* Exercise instructions: In the data below, which lines hold the word "metadata"? Copy them.

* Provided data:
☆ ☆ ☆ ☆ ☆

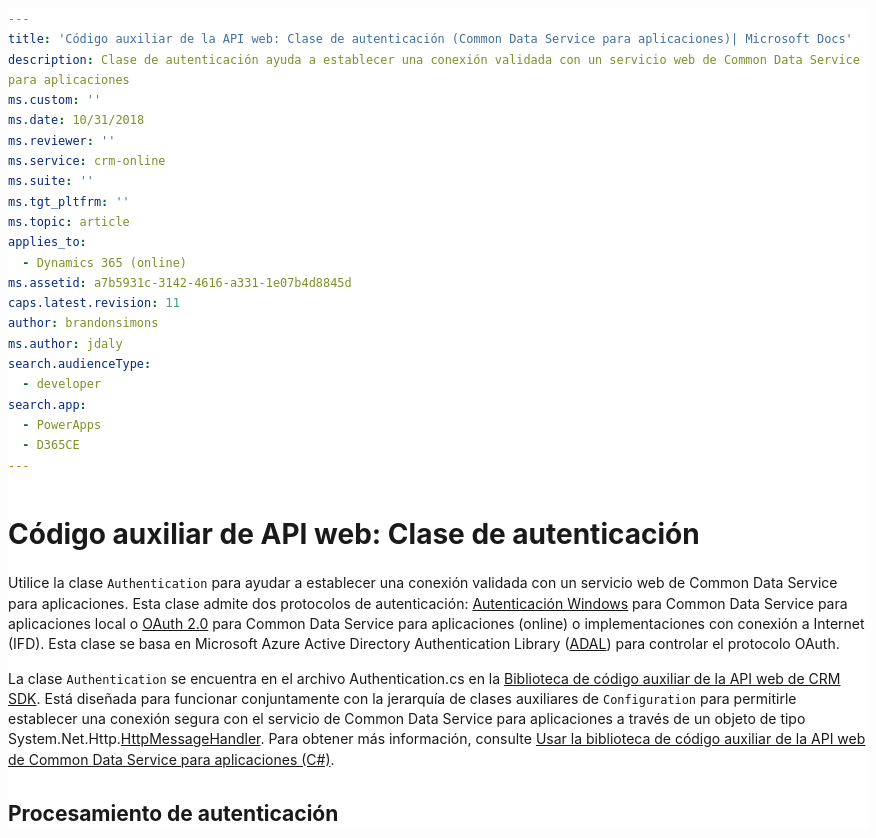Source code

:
 ```yaml
---
title: 'Código auxiliar de la API web: Clase de autenticación (Common Data Service para aplicaciones)| Microsoft Docs'
description: Clase de autenticación ayuda a establecer una conexión validada con un servicio web de Common Data Service para aplicaciones
ms.custom: ''
ms.date: 10/31/2018
ms.reviewer: ''
ms.service: crm-online
ms.suite: ''
ms.tgt_pltfrm: ''
ms.topic: article
applies_to:
  - Dynamics 365 (online)
ms.assetid: a7b5931c-3142-4616-a331-1e07b4d8845d
caps.latest.revision: 11
author: brandonsimons
ms.author: jdaly
search.audienceType:
  - developer
search.app:
  - PowerApps
  - D365CE
---
```

# <a name="web-api-helper-code-authentication-class"></a>Código auxiliar de API web: Clase de autenticación

Utilice la clase `Authentication` para ayudar a establecer una conexión validada con un servicio web de Common Data Service para aplicaciones. Esta clase admite dos protocolos de autenticación: [Autenticación Windows](https://docs.microsoft.com/en-us/windows-server/security/windows-authentication/windows-authentication-overview) para Common Data Service para aplicaciones local o [OAuth 2.0](http://oauth.net/2/) para Common Data Service para aplicaciones (online) o implementaciones con conexión a Internet (IFD). Esta clase se basa en Microsoft Azure Active Directory Authentication Library ([ADAL](https://docs.microsoft.com/en-us/dotnet/api/microsoft.identitymodel.clients.activedirectory?view=azure-dotnet)) para controlar el protocolo OAuth.  
  
La clase `Authentication` se encuentra en el archivo Authentication.cs en la [Biblioteca de código auxiliar de la API web de CRM SDK](https://www.nuget.org/packages/Microsoft.CrmSdk.WebApi.Samples.HelperCode/). Está diseñada para funcionar conjuntamente con la jerarquía de clases auxiliares de `Configuration` para permitirle establecer una conexión segura con el servicio de Common Data Service para aplicaciones a través de un objeto de tipo System.Net.Http.[HttpMessageHandler](https://msdn.microsoft.com/library/hh138091\(v=vs.110\).aspx). Para obtener más información, consulte [Usar la biblioteca de código auxiliar de la API web de Common Data Service para aplicaciones (C#)](use-microsoft-dynamics-365-web-api-helper-library-csharp.md).  
  
## <a name="authentication-processing"></a>Procesamiento de autenticación
 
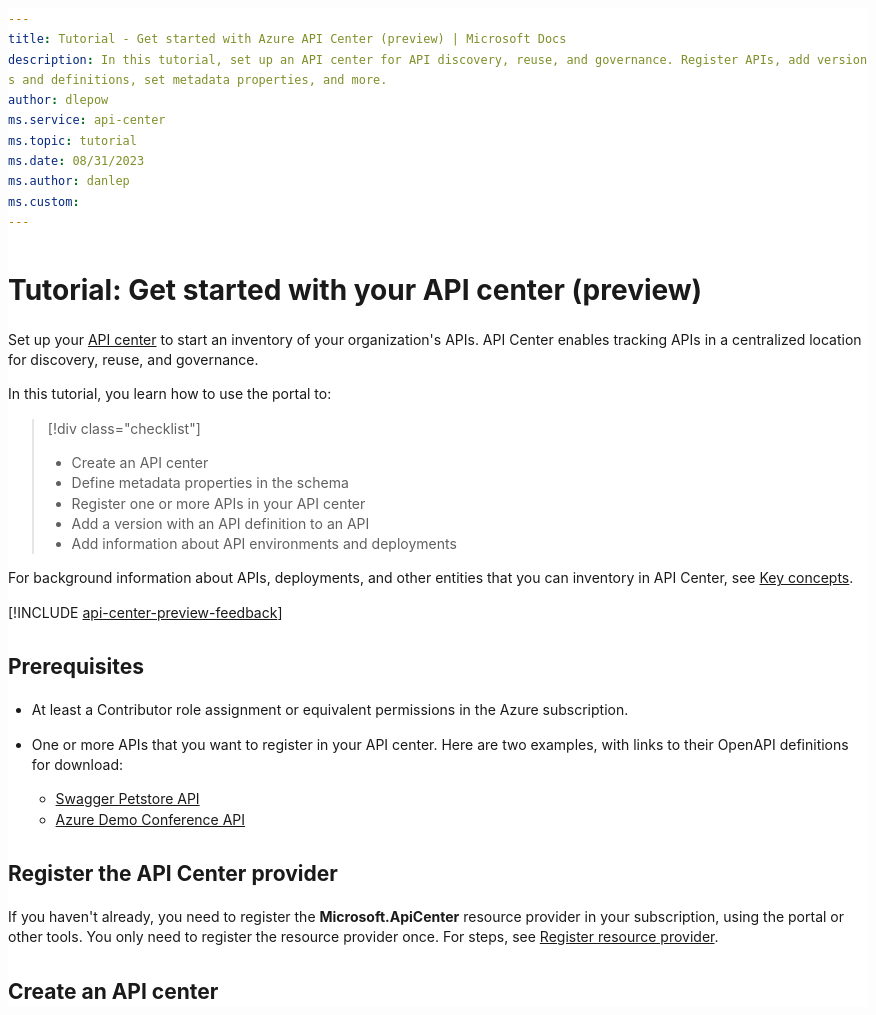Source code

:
 ```yaml
---
title: Tutorial - Get started with Azure API Center (preview) | Microsoft Docs
description: In this tutorial, set up an API center for API discovery, reuse, and governance. Register APIs, add versions and definitions, set metadata properties, and more.
author: dlepow
ms.service: api-center
ms.topic: tutorial
ms.date: 08/31/2023
ms.author: danlep 
ms.custom: 
---
```


# Tutorial: Get started with your API center (preview)

Set up your [API center](overview.md) to start an inventory of your organization's APIs. API Center enables tracking APIs in a centralized location for discovery, reuse, and governance.

In this tutorial, you learn how to use the portal to:
> [!div class="checklist"]
> * Create an API center
> * Define metadata properties in the schema
> * Register one or more APIs in your API center
> * Add a version with an API definition to an API
> * Add information about API environments and deployments

For background information about APIs, deployments, and other entities that you can inventory in API Center, see [Key concepts](key-concepts.md).

[!INCLUDE [api-center-preview-feedback](includes/api-center-preview-feedback.md)]


## Prerequisites

* At least a Contributor role assignment or equivalent permissions in the Azure subscription. 

* One or more APIs that you want to register in your API center. Here are two examples, with links to their OpenAPI definitions for download:

    * [Swagger Petstore API](https://github.com/swagger-api/swagger-petstore/blob/master/src/main/resources/openapi.yaml)
    * [Azure Demo Conference API](https://conferenceapi.azurewebsites.net?format=json)

## Register the API Center provider

If you haven't already, you need to register the **Microsoft.ApiCenter** resource provider in your subscription, using the portal or other tools. You only need to register the resource provider once. For steps, see [Register resource provider](../azure-resource-manager/management/resource-providers-and-types.md#register-resource-provider). 

## Create an API center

☆ ☆ ☆ ☆ ☆

* Answer box:
description: In this tutorial, set up an API center for API discovery, reuse, and governance. Register APIs, add versions and definitions, set metadata properties, and more.
> * Define metadata properties in the schema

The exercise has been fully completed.